Turn off the pressure reducing valve of the gas cylinder, remove the tangential force, and finally remove the normal stress. After the unloading is completed, turn off the oil pump of the shear seepage system.

7) Data storage.

Save all the data recorded by the data acquisition system; separate the upper box and the lower box, take out the test piece, observe the shape of the test piece; and clean up the dirt in the base of the box.

Steps (2)-(6) can be repeated for the next test.

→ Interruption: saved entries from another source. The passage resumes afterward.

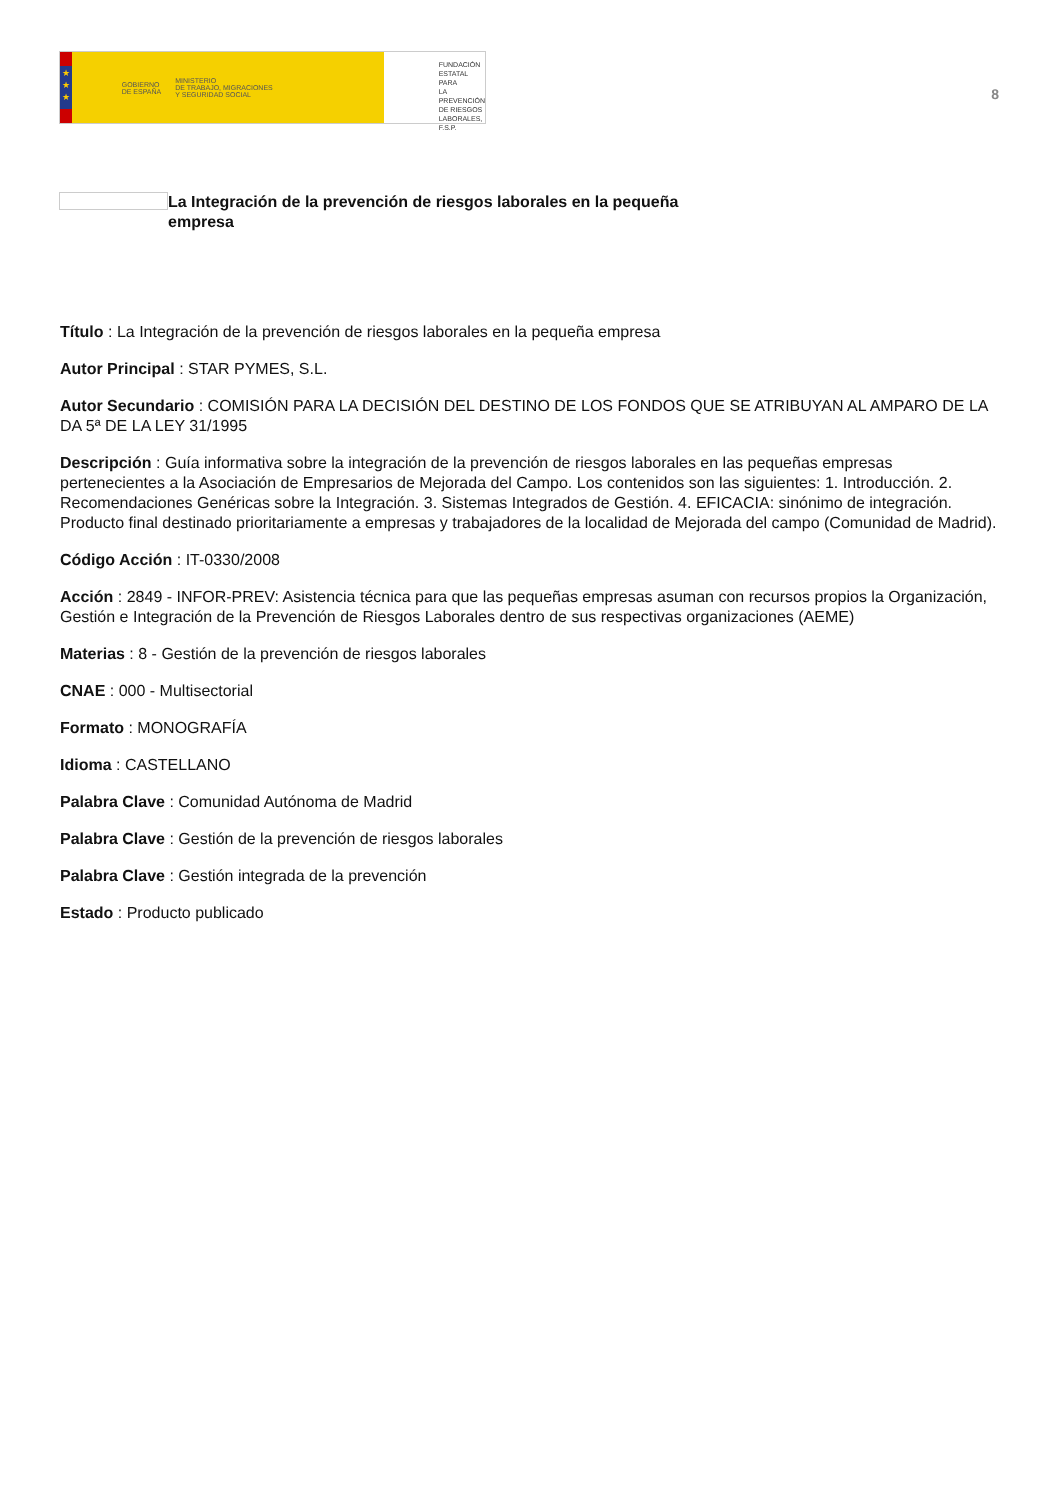★
★
★
GOBIERNO
DE ESPAÑA MINISTERIO
DE TRABAJO, MIGRACIONES
Y SEGURIDAD SOCIAL
FUNDACIÓN
ESTATAL PARA
LA PREVENCIÓN
DE RIESGOS
LABORALES, F.S.P.
8
La Integración de la prevención de riesgos laborales en la pequeña empresa
Título : La Integración de la prevención de riesgos laborales en la pequeña empresa
Autor Principal : STAR PYMES, S.L.
Autor Secundario : COMISIÓN PARA LA DECISIÓN DEL DESTINO DE LOS FONDOS QUE SE ATRIBUYAN AL AMPARO DE LA DA 5ª DE LA LEY 31/1995
Descripción : Guía informativa sobre la integración de la prevención de riesgos laborales en las pequeñas empresas pertenecientes a la Asociación de Empresarios de Mejorada del Campo. Los contenidos son las siguientes: 1. Introducción. 2. Recomendaciones Genéricas sobre la Integración. 3. Sistemas Integrados de Gestión. 4. EFICACIA: sinónimo de integración. Producto final destinado prioritariamente a empresas y trabajadores de la localidad de Mejorada del campo (Comunidad de Madrid).
Código Acción : IT-0330/2008
Acción : 2849 - INFOR-PREV: Asistencia técnica para que las pequeñas empresas asuman con recursos propios la Organización, Gestión e Integración de la Prevención de Riesgos Laborales dentro de sus respectivas organizaciones (AEME)
Materias : 8 - Gestión de la prevención de riesgos laborales
CNAE : 000 - Multisectorial
Formato : MONOGRAFÍA
Idioma : CASTELLANO
Palabra Clave : Comunidad Autónoma de Madrid
Palabra Clave : Gestión de la prevención de riesgos laborales
Palabra Clave : Gestión integrada de la prevención
Estado : Producto publicado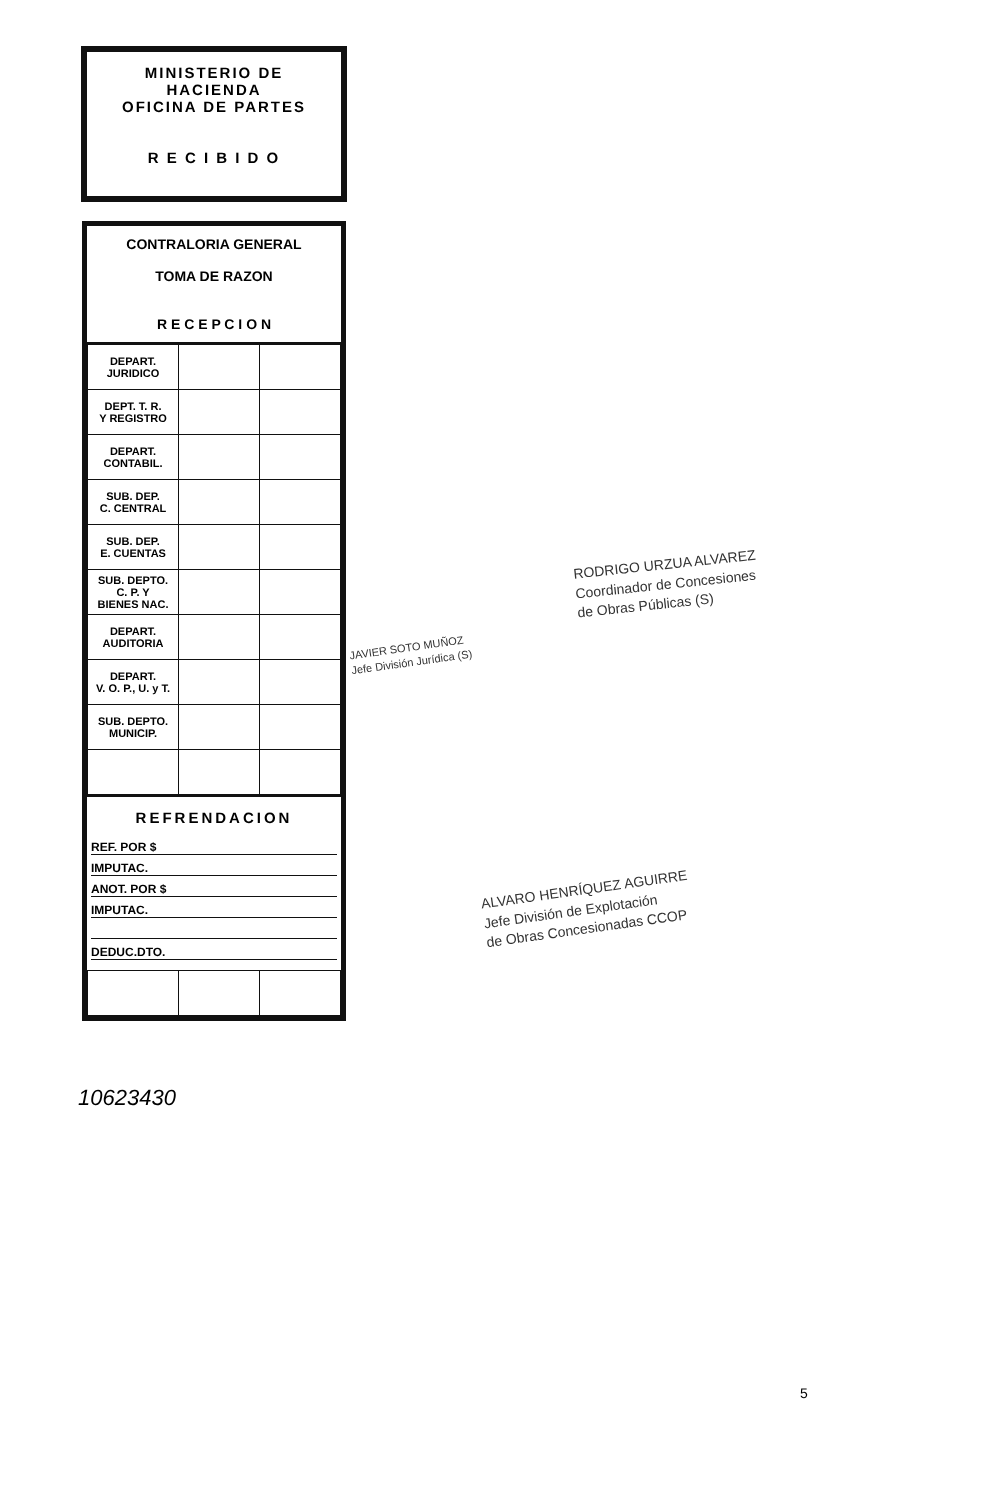MINISTERIO DE HACIENDA
OFICINA DE PARTES
R E C I B I D O
CONTRALORIA GENERAL
TOMA DE RAZON
R E C E P C I O N
| DEPART. JURIDICO | | |
| DEPT. T. R. Y REGISTRO | | |
| DEPART. CONTABIL. | | |
| SUB. DEP. C. CENTRAL | | |
| SUB. DEP. E. CUENTAS | | |
| SUB. DEPTO. C. P. Y BIENES NAC. | | |
| DEPART. AUDITORIA | | |
| DEPART. V. O. P., U. y T. | | |
| SUB. DEPTO. MUNICIP. | | |
REFRENDACION
REF. POR $
IMPUTAC.
ANOT. POR $
IMPUTAC.
DEDUC.DTO.
10623430
RODRIGO URZUA ALVAREZ
Coordinador de Concesiones
de Obras Públicas (S)
JAVIER SOTO MUÑOZ
Jefe División Jurídica (S)
ALVARO HENRÍQUEZ AGUIRRE
Jefe División de Explotación
de Obras Concesionadas CCOP
5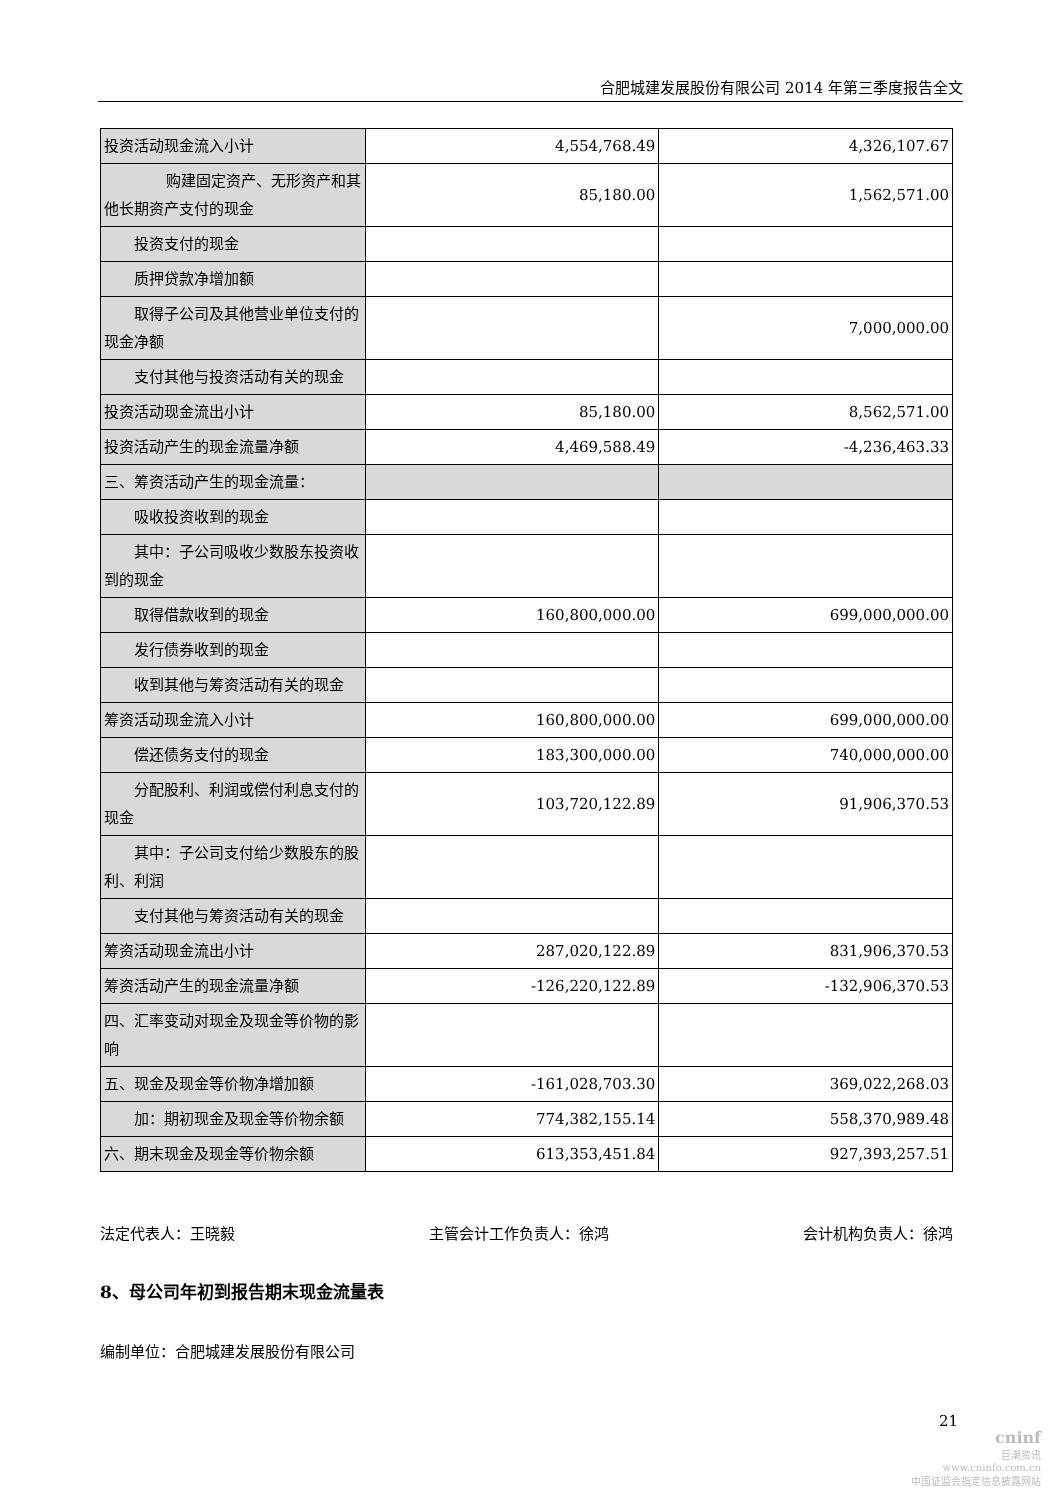合肥城建发展股份有限公司 2014 年第三季度报告全文
| 投资活动现金流入小计 | 4,554,768.49 | 4,326,107.67 |
| 购建固定资产、无形资产和其他长期资产支付的现金 | 85,180.00 | 1,562,571.00 |
| 投资支付的现金 | | |
| 质押贷款净增加额 | | |
| 取得子公司及其他营业单位支付的现金净额 | | 7,000,000.00 |
| 支付其他与投资活动有关的现金 | | |
| 投资活动现金流出小计 | 85,180.00 | 8,562,571.00 |
| 投资活动产生的现金流量净额 | 4,469,588.49 | -4,236,463.33 |
| 三、筹资活动产生的现金流量： | | |
| 吸收投资收到的现金 | | |
| 其中：子公司吸收少数股东投资收到的现金 | | |
| 取得借款收到的现金 | 160,800,000.00 | 699,000,000.00 |
| 发行债券收到的现金 | | |
| 收到其他与筹资活动有关的现金 | | |
| 筹资活动现金流入小计 | 160,800,000.00 | 699,000,000.00 |
| 偿还债务支付的现金 | 183,300,000.00 | 740,000,000.00 |
| 分配股利、利润或偿付利息支付的现金 | 103,720,122.89 | 91,906,370.53 |
| 其中：子公司支付给少数股东的股利、利润 | | |
| 支付其他与筹资活动有关的现金 | | |
| 筹资活动现金流出小计 | 287,020,122.89 | 831,906,370.53 |
| 筹资活动产生的现金流量净额 | -126,220,122.89 | -132,906,370.53 |
| 四、汇率变动对现金及现金等价物的影响 | | |
| 五、现金及现金等价物净增加额 | -161,028,703.30 | 369,022,268.03 |
| 加：期初现金及现金等价物余额 | 774,382,155.14 | 558,370,989.48 |
| 六、期末现金及现金等价物余额 | 613,353,451.84 | 927,393,257.51 |
法定代表人：王晓毅 主管会计工作负责人：徐鸿 会计机构负责人：徐鸿
8、母公司年初到报告期末现金流量表
编制单位：合肥城建发展股份有限公司
21
cninf
巨潮资讯
www.cninfo.com.cn
中国证监会指定信息披露网站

The preferred specific embodiments of the present invention have been described in detail above. It should be understood that those skilled in the art can make many modifications and changes according to the concept of the present invention without creative effort. Therefore, all technical solutions that can be obtained by those skilled in the art based on the concept of the present invention through logical analysis, reasoning or limited experiments on the basis of the prior art shall be within the scope of protection defined by the claims.

Claims (1)

1. a fluid structure interaction coal rock shear-seepage test shearing slip combined shear box, comprises the upper cartridge body (13) and lower box body (14) that are fixed to one another connection; Described upper cartridge body (13) and lower box body (14) are provided with the cavity holding test specimen; It is characterized in that:

Before and after described upper cartridge body (13), both sides are respectively arranged with the first flange (13a) and the second flange (13b); Before and after described lower box body (14), both sides are respectively arranged with the 3rd flange (14a) and the 4th flange (14b);

Described upper cartridge body (13) is respectively arranged with in the both sides of described first flange (13a) and the second flange (13b) the second raceway and the 3rd raceway that are made up of some second rollers (9b) and the 3rd roller (9c); Described second raceway and the 3rd raceway are respectively arranged with a clamping plate (25); Two clamping plates (25) are supported by described second raceway and the 3rd raceway respectively, and are fixedly connected with described lower box body (14) respectively by the bolt (26) at clamping plate (25) two ends;

Described lower box body (14) is respectively arranged with in the inner side of described 3rd flange (14a) and the 4th flange (14b) the 4th raceway and the 5th raceway that are made up of some 4th rollers (9d) and the 5th roller (9e); Described upper cartridge body (13) is supported on lower box body (14) by the 4th raceway and the 5th raceway, and the 4th raceway and the 5th raceway difference correspondence form the dislocation of horizontal direction with the second raceway and the 3rd raceway;

The upper rectangular distribution of described lower box body (14) has four threaded holes (14c); Described upper cartridge body (13) corresponding described threaded hole (14c) place is provided with waist through hole (13c);

Described bolt (26) coordinates with described threaded hole (14c) afterwards through described clamping plate (25) and waist through hole (13c).